Lumpers!  They were not the only things to become gooey black messes rotting in the fields of Ireland in the 1800's.   On the roads, there were bodies too.  Left to rot where they lie, starved and homeless, evicted on the word of their English landlords, often by their fellow Irishmen.  They had a pretty hard time of it, both those Lumpers and now those lumpless piles of ragged bones who were forced to wander the roads.

Famine had occured throughout the history of Ireland.  But the Irish, had usually survived.  Howevwer, by the nineteenth century the majority of them had become reliant on their homegrown potato crop for survival.  Other areas of Europe were also effected by the blight; but they weren't as dependent on the Lumper as the Irish. 

The great potato famine happened at a time when their English Landlords were removing the small farmers from their land for more commercial like farming..sheep and cattle production in particular.

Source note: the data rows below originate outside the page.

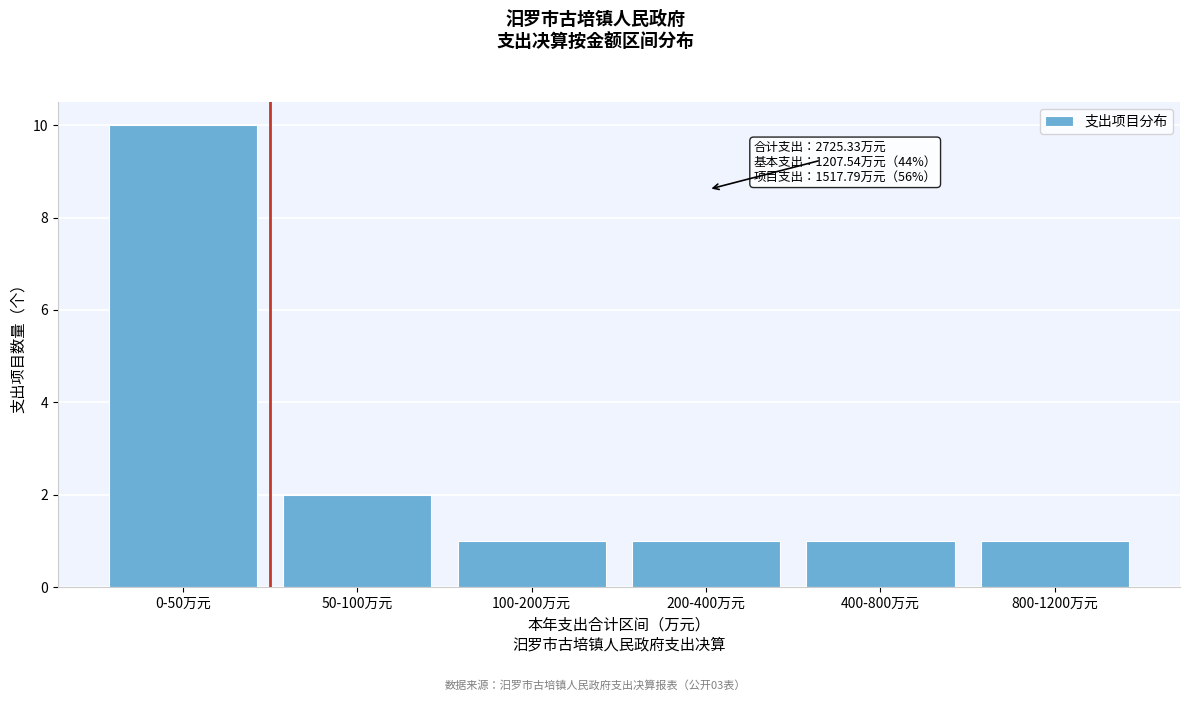

Reading right to left, list all the values displayed in this chart.

1	1	1	1	2	10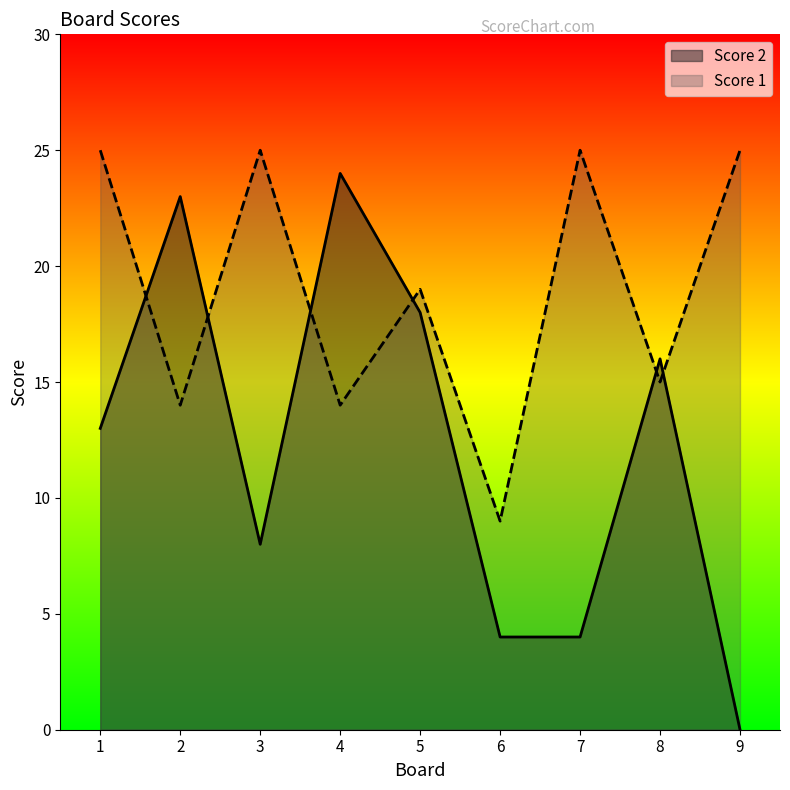

Count the number of categories in the chart.

9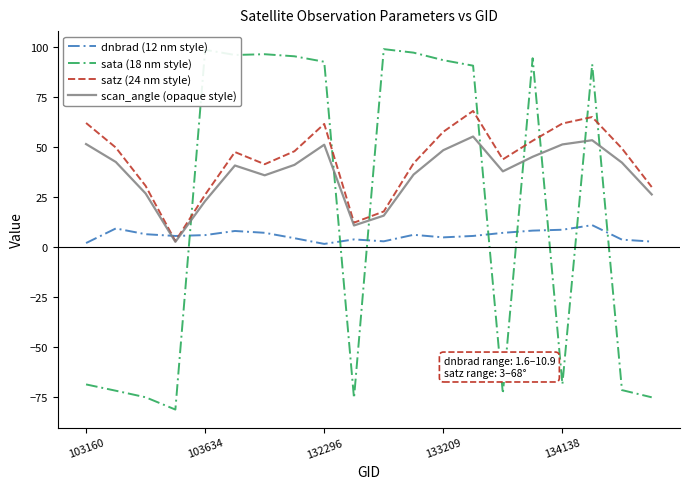

What are all the series names shown in the legend?

dnbrad (12 nm style), sata (18 nm style), satz (24 nm style), scan_angle (opaque style)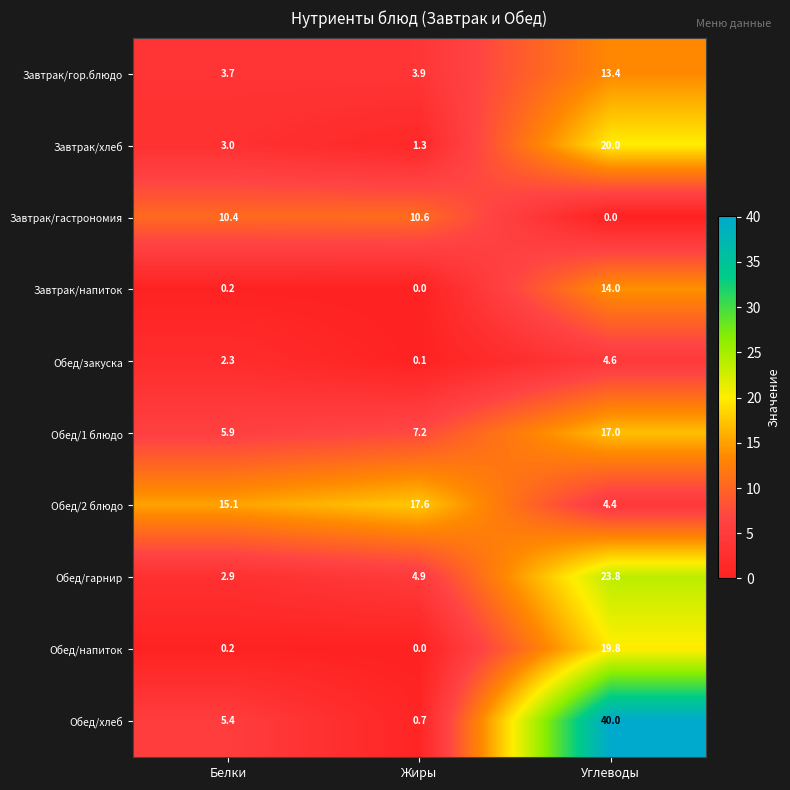

Reading right to left, transcribe all the data shown in this chart.

Завтрак/гор.блюдо: 13.4	3.9	3.7
Завтрак/хлеб: 20.0	1.3	3.0
Завтрак/гастрономия: 0.0	10.6	10.4
Завтрак/напиток: 14.0	0.0	0.2
Обед/закуска: 4.6	0.1	2.3
Обед/1 блюдо: 17.0	7.2	5.9
Обед/2 блюдо: 4.4	17.6	15.1
Обед/гарнир: 23.8	4.9	2.9
Обед/напиток: 19.8	0.0	0.2
Обед/хлеб: 40.0	0.7	5.4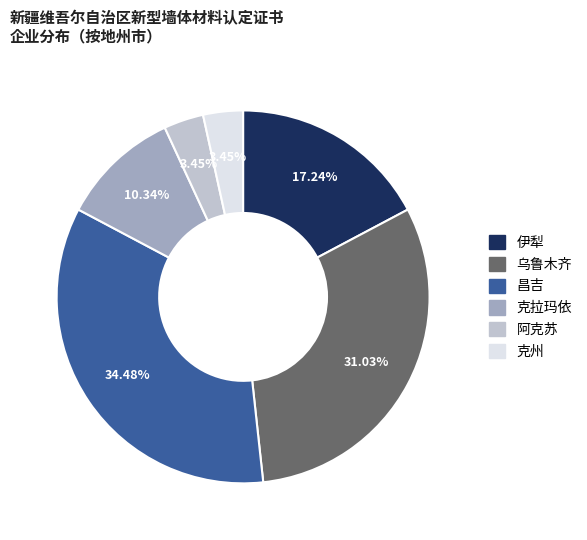

What is the ratio of the value at 乌鲁木齐 to the value at 克州?

9.0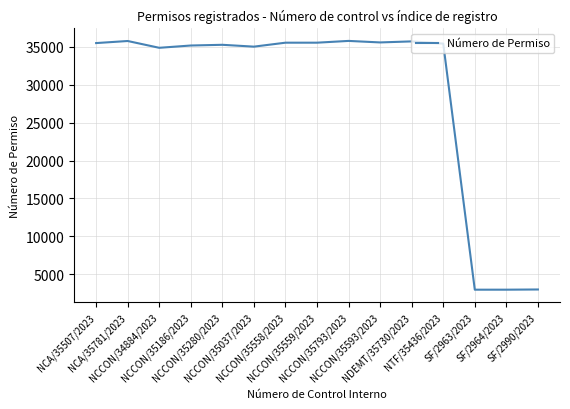

What is the greatest value displayed?

35793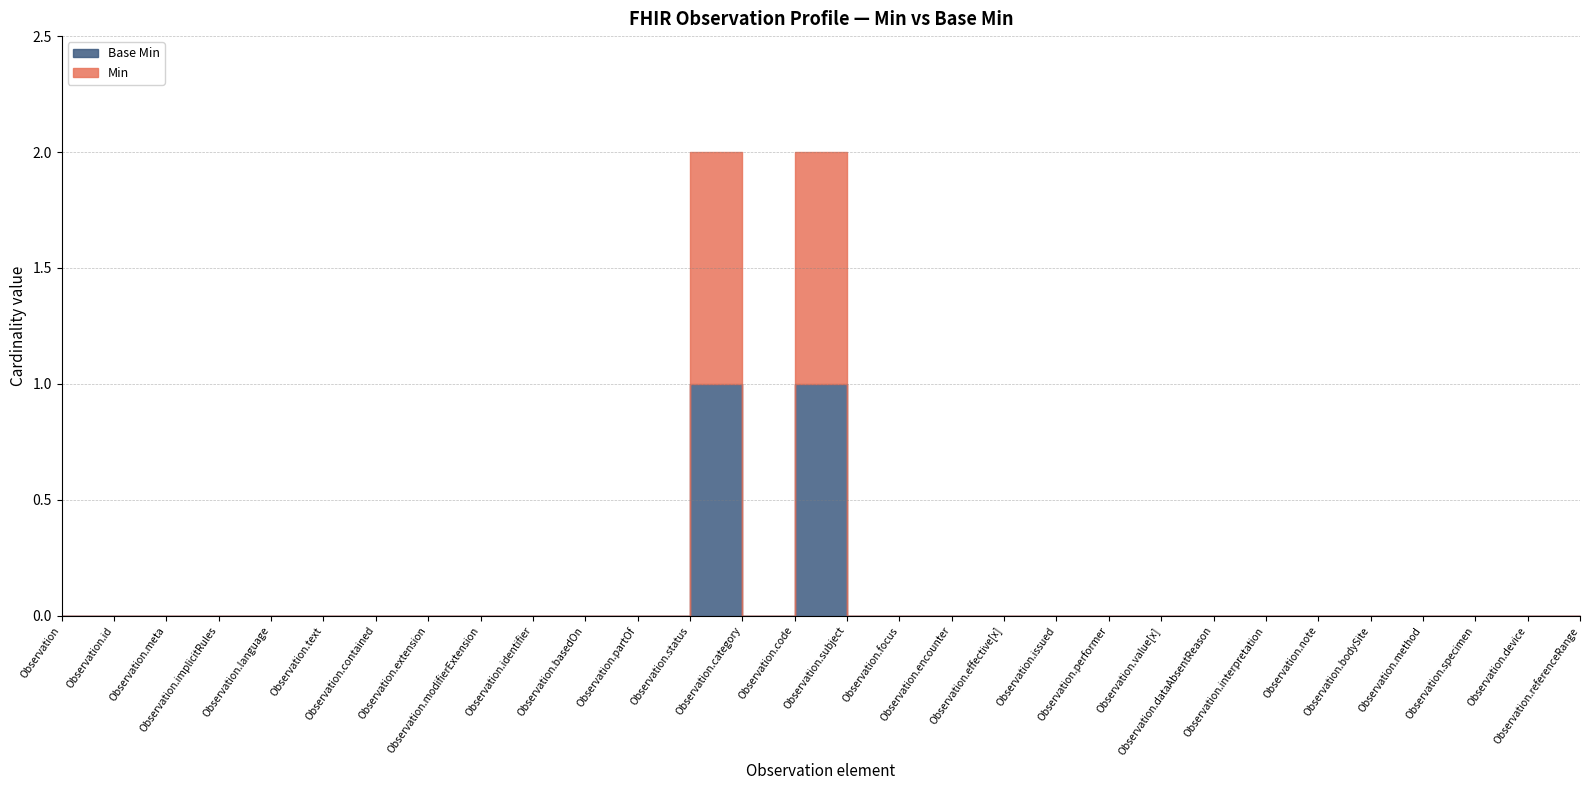

The value of Base Min at Observation.note is 0. True or false?

True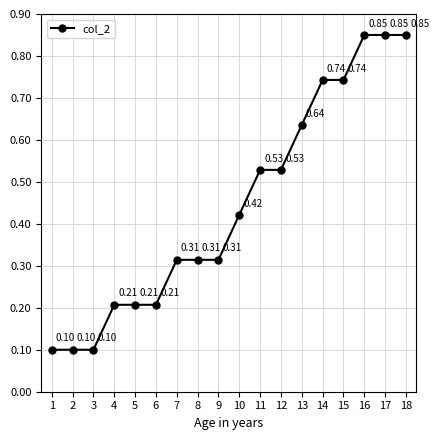

What is the sum of all values?

8.0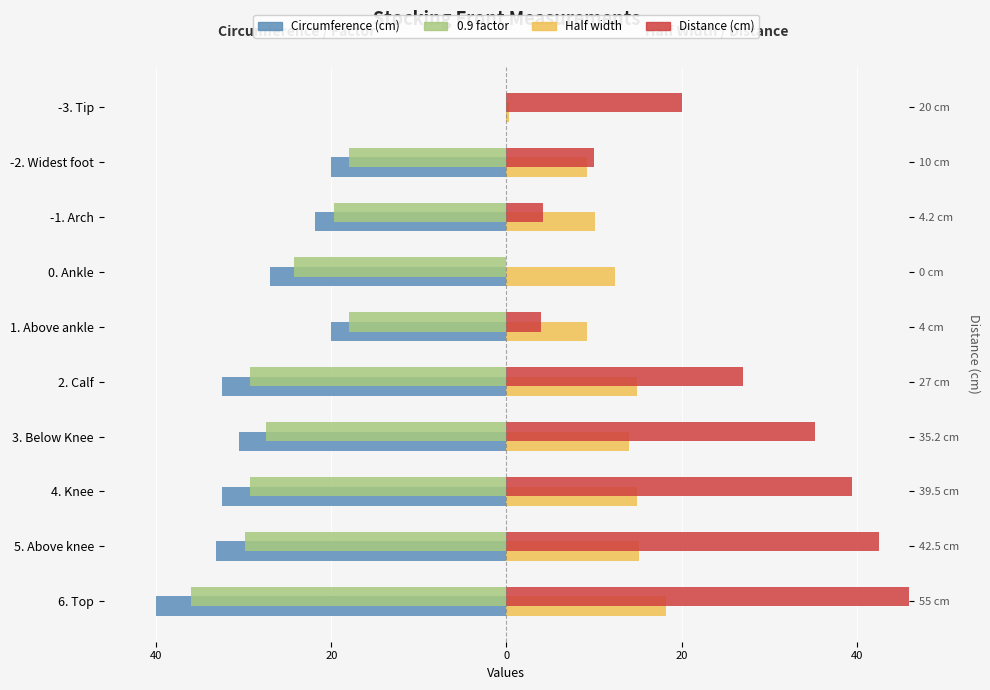

How many bars are there in total?

40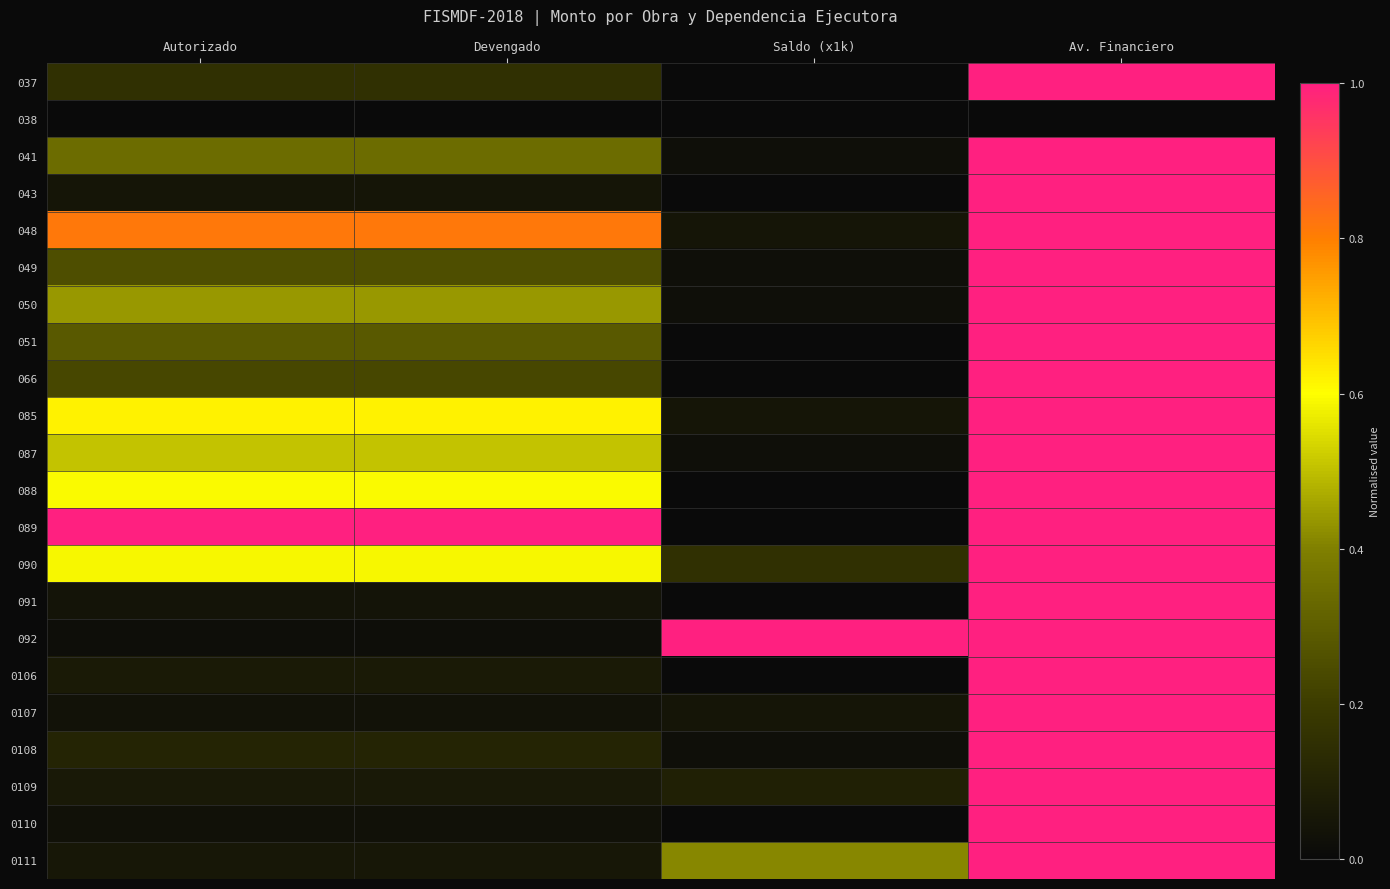

At Saldo (x1k), list the series in order from largest to smallest.

092, 0111, 090, 0109, 048, 085, 0107, 041, 049, 050, 087, 0108, 037, 038, 043, 051, 066, 088, 089, 091, 0106, 0110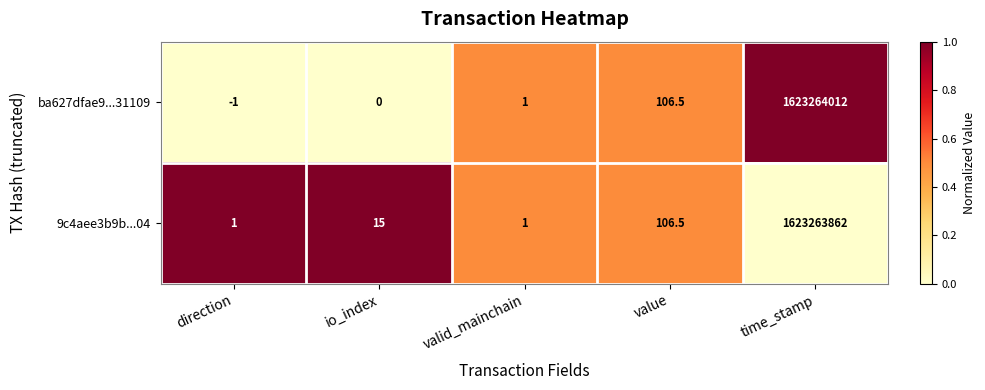

What is the difference between the maximum and minimum values in the 9c4aee3b9b...04 series?

1623263861.0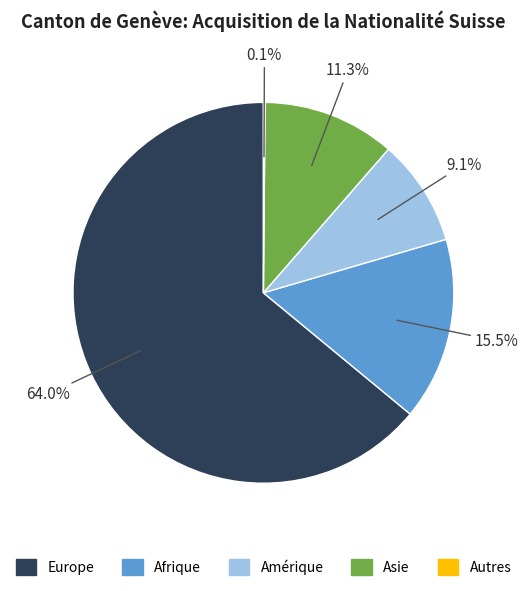

What is the largest slice in the pie chart?

Europe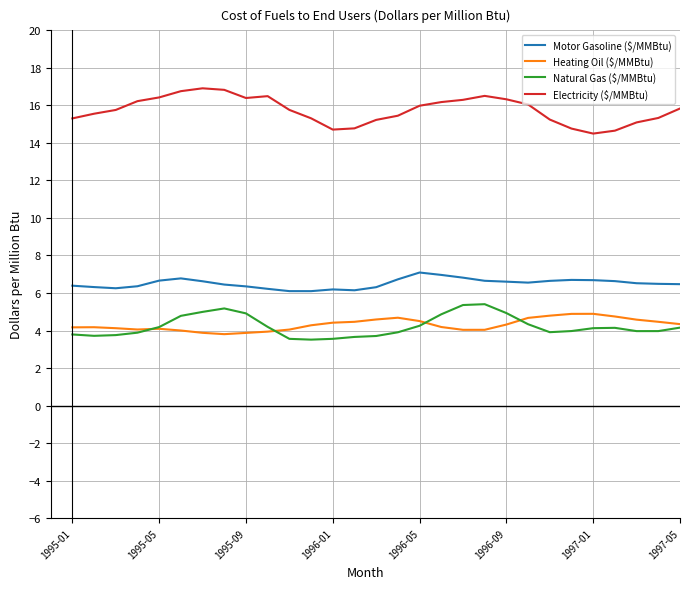

What is the maximum value for Natural Gas ($/MMBtu)?

5.4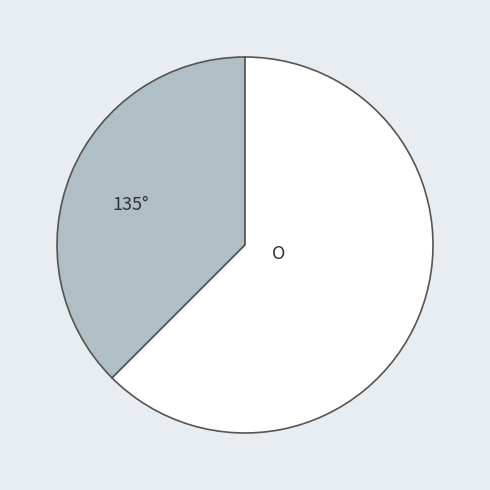

Is there a majority slice in this chart?

Yes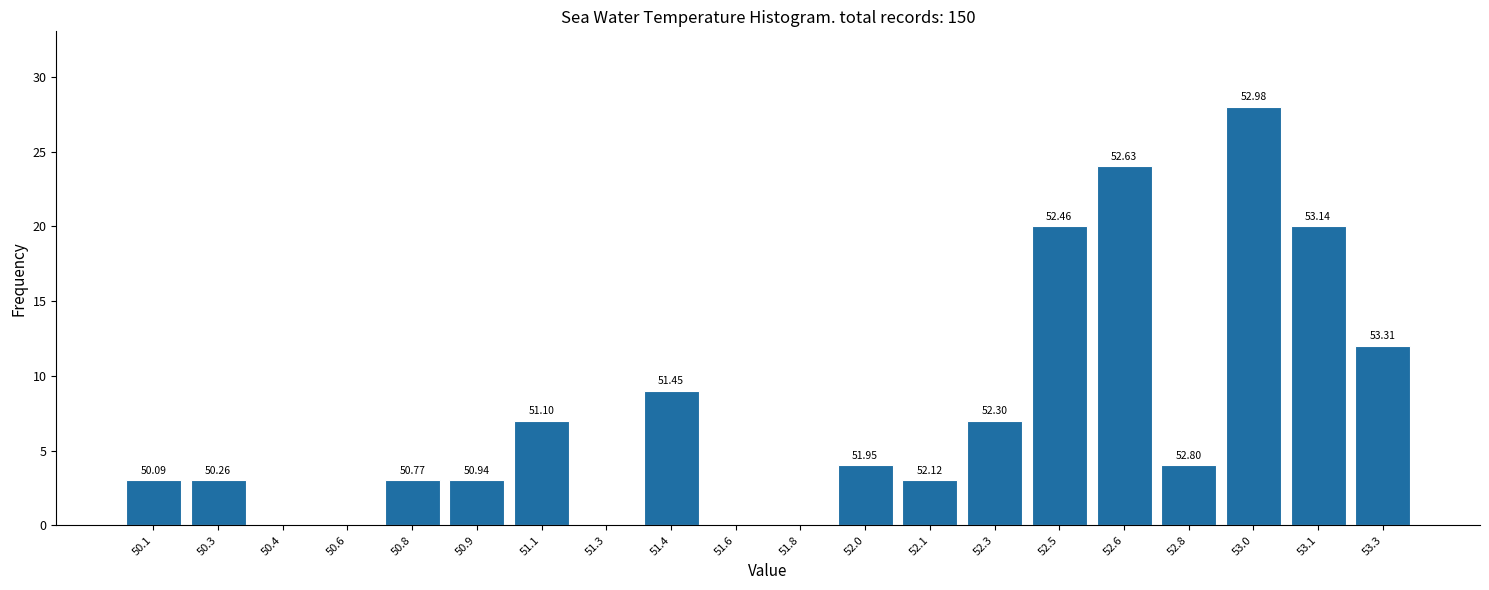

Are the bars horizontal?

No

Ironically, Ireland, at this time, was exporting huge crops of wheat and other agricultural products to England.  Whilst I was in Ireland, one old Irsihman had the hide to balme the Irsh women for the deaths of over a miillion Irishmen during the famine.  I presume he was referring to their reluctance or inability to adapt to other food sources!

I was also told that the farm I was staying on, which was owned by the man who married my great, great aunt, had potatoes when nobeody else did. This I had found very hard to believe; until I realised  on further research, what the Lumper had done.  The  Cregans obviously weren't growing Lumpers!!

When one looks at this map, which includes the village of my ancestors, Shanagolden, one realizes why millions of the Irish were pushed form their land, died on the streets or were lucky enough to migrate to distant parts of the world. 

Of course, there were other factors at work all based on the religious prejudice of the English; denial of catholic education, university education, any employment in the bureaucracy, right to vote, failure to allow or encourage industrial manufacturing, the eradication of small farms.

But I blame the Lumper.  Yet, because of the Lumper, I am!